Como o xadrez foi impulsionado pela pandemia
Além de O Gambito da Rainha, a pandemia ajudou muito o jogo crescer na internet. “O xadrez estava preparado para uma pandemia há mais de 20 anos”, diz Adriano Caldeira, mestre pela Federação Internacional de Xadrez (FIDE). Há décadas trabalhando com xadrez, Caldeira lembra como a plataforma Internet Chess Club foi a primeira grande forma de disputar jogos pela internet, em um longínquo 1995.
“Há entre 30 a 50 mil jogadores cadastrados na Confederação Brasileira de Xadrez, mas o público atual é muito maior. Hoje é comum vermos grupos em redes sociais com 30 mil capivaras [como é conhecido o jogador iniciante]”, comenta Caldeira.

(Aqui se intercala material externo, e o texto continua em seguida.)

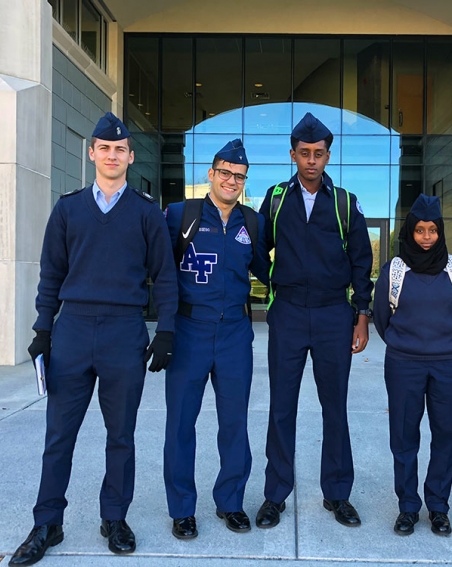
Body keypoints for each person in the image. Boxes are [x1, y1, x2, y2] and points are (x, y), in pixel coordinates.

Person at [10, 112, 178, 566]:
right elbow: (51, 275)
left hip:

Um beneficiado pelo genuíno interesse do público foi o estadunidense Levy Rozman, com seu canal GothamChess. Na estreia de O Gambito da Rainha, Gotham tinha 100 mil inscritos e poucos vídeos no YouTube,. Hoje, 10 meses depois, ele tem um dos maiores canais de xadrez da plataforma com 1,08 milhão de fãs ávidos.
O atual “rei” da Twitch é Antonio Radić, do canal agadmator, com 1,14 milhão de inscritos. Detalhe: Antonio faz vídeos desde 2007.
Nesse boom, Mekhitarian chegou até a comentar jogos em inglês pelo canal de Hikaru. Por ser brasileiro, a barreira de idioma evita que ele faça muitas colaborações com gringos. “Tem canais, mesmo que não sejam americanos, que resolvem falar em inglês. Cheguei a fazer lives no idioma, mas não achei que fosse o caminho certo; sempre preferi manter o português”, explica.
Mas seria o xadrez virtual o futuro do jogo? Adriano Caldeira acredita que não e que, assim como tantas atividades, o xadrez se beneficia com contatos sociais. “O jogador participa do torneio com amigos, depois vai comer uma pizza, organiza viagens junto para outros eventos (…) Aqui em São Paulo você vê um menino que mora em uma comunidade da Zona Leste tomar um café com diretor do Itaú, que é o presidente do clube de xadrez, por exemplo.”
Para Caldeira, no entanto, o online também vai continuar firme e forte. “Vamos sofrer mudanças culturais. O clube Paineiras [do Morumbi, em São Paulo] agora tem espaço fixo para o aluno fazer aulas online, independente da pandemia. É uma decisão permanente”, exemplifica.
Mekhitarian acredita que “o xadrez online não tenta substituir o tradicional, é uma soma”. Fato é que o Brasil é um dos que mais organiza eventos da Federação Mundial de Xadrez, sendo que para boa parte deles você não precisa frequentar um clube.